Starting in August 2014, Alexander and Steve Byrnes rotated as play-by-play announcers for the NASCAR Camping World Truck Series broadcasts on Fox after Rick Allen left for NBC in order to prepare for the debut of their NASCAR coverage in 2015 in which he would be the play-by-play announcer. In October 2014, Alexander became the full-time Truck Series play-by-play for the remainder of the season after Byrnes was diagnosed with cancer. In 2015, Alexander became the play-by-play for Fox for the Xfinity Series after the network took over the TV rights for the series from ESPN for the first half of the season. He continues to hold this position today and shares the booth with drivers and crew chiefs from the NASCAR Cup Series rotating as guest color commentators.

In 2019 and 2020 (for all races before the COVID-19 pandemic), Alexander became Fox's at-track pre-race show host for the Cup Series, replacing Chris Myers, who moved to Fox's Premier Boxing Champions coverage. However, Myers would remain in the role for the Daytona 500 both years instead of Alexander.
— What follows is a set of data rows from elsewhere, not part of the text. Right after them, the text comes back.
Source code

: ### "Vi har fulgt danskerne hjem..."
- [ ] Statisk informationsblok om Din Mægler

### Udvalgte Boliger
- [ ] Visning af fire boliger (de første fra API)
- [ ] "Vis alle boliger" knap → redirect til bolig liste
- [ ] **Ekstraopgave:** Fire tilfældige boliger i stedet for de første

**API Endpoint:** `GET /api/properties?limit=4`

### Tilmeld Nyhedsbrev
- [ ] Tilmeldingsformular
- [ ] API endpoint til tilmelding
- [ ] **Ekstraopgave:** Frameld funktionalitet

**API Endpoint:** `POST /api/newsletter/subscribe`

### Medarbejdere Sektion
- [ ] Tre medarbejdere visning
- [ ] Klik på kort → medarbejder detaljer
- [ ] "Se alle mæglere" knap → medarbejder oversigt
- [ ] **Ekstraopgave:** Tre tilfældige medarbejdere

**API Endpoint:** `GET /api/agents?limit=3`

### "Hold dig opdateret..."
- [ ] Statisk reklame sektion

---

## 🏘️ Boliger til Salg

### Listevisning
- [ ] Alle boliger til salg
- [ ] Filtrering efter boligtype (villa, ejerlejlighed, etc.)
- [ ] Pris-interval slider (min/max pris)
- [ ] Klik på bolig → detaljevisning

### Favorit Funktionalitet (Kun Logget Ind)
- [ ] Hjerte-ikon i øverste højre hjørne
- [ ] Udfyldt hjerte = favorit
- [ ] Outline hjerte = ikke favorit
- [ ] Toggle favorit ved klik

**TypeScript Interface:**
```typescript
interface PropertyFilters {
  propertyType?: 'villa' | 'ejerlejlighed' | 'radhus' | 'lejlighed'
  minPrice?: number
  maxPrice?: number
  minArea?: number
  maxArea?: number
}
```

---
In 2021, Myers returned to the role for all of Fox's Cup Series races. When Myers missed the 2021 NASCAR All-Star Race and the spring race at Dover in 2022, Alexander filled in for him as the at-track pre-race show host for those two races.

Alexander played a cameo role in the 2017 film Logan Lucky.

On November 18, 2024, it was announced that Alexander would return to TNT and move over to Amazon's coverage in the next NASCAR TV contract (from 2025 to 2031), reuniting with TNT after previously being their Cup Series play-by-play from 2010 to 2014. He will be in the booth for both networks with Dale Earnhardt Jr. and Steve Letarte. Alexander will also join CW Sports to become the Xfinity Series play-by-play for NASCAR on The CW in 2025.

==Personal life==
Alexander was born in Madison, Indiana, and graduated from Vincennes University and University of Evansville. He later moved to the Charlotte, North Carolina area. He is not related to former NASCAR drivers Blaise Alexander and Mike Alexander and current NASCAR driver Morgan Alexander despite having the same last name.